舛添都知事は切り込めるか都官僚の天下り

〔PHOTO〕gettyimages

舛添要一都知事が、さっそく動き出した。2月14日のバレンタインデーに、再生可能エネルギー事業に投資する官民連携ファンドを創設すると発表した。

初登庁したのが12日。舛添知事がすぐに動き出したのは評価できる。ひとまずはこれが舛添知事の名刺代わりとなるわけだが、この政策に「落とし穴」はないだろうか。

今回の再生エネルギーファンドは、都が10億円を拠出。民間資金も集めて、40億円程度の規模として、東日本大震災の被災地で風力や太陽光発電事業などを営む企業に投資するとされている。

東京都の財政状況はいい。東京都の平成24年度一般会計の貸借対照表を見ると、資産が29兆8809億円、負債が7兆8389億円。国が債務超過であるのに対して、22兆420億円の資産超過となっており、「超」優良財政である。

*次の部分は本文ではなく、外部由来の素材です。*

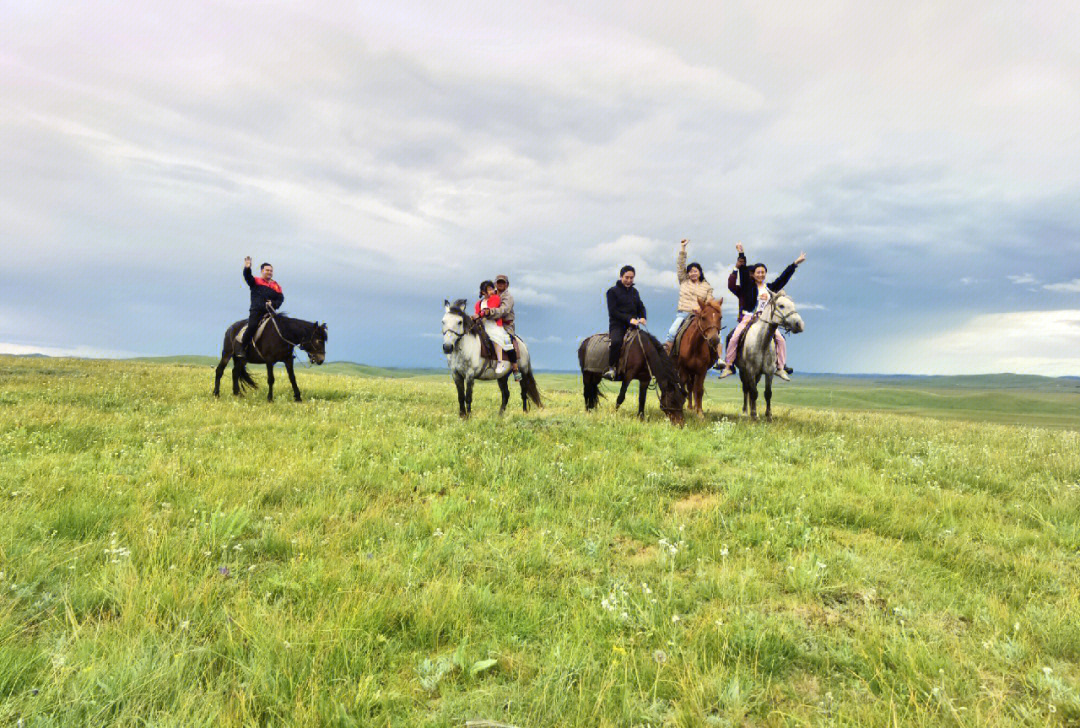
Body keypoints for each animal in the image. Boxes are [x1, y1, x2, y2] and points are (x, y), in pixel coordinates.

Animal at [734, 289, 803, 419]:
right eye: (781, 305)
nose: (800, 324)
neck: (762, 342)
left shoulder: (769, 371)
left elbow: (767, 393)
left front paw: (768, 415)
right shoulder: (750, 370)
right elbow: (754, 392)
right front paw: (754, 415)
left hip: (757, 374)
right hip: (743, 371)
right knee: (746, 389)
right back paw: (745, 411)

こうした財布事情を見れば、10億円はたいしたことのない額である。そういえば、都が尖閣諸島取得のために寄付を募って14億円も集まり、これも都の基金として残っている。もちろん、今回の再生エネ・ファンドはそれを流用するのでなく、新たに都の一般会計から支出する。'14年度予算では間に合わないので、補正予算で計上される見込みである。

つまり、おカネの点では問題はない。

気になるのは、この再生エネ・ファンドが、いかにも経産官僚の好きそうな政策だということにある。実は、安倍政権でもこうした官民ファンドの類はたくさんあるが、その成果はまったくの未知数。筆者の直感でいえば、こうした官民ファンドは、かつての第三セクターのように「無責任の極み」になりがちである。

さらに、都が出資すれば必ず誰かを派遣する。言ってみれば、政策の名を借りた天下りになりうる。そうした天下りが横行する組織が、まともな仕事をする姿は想定できない。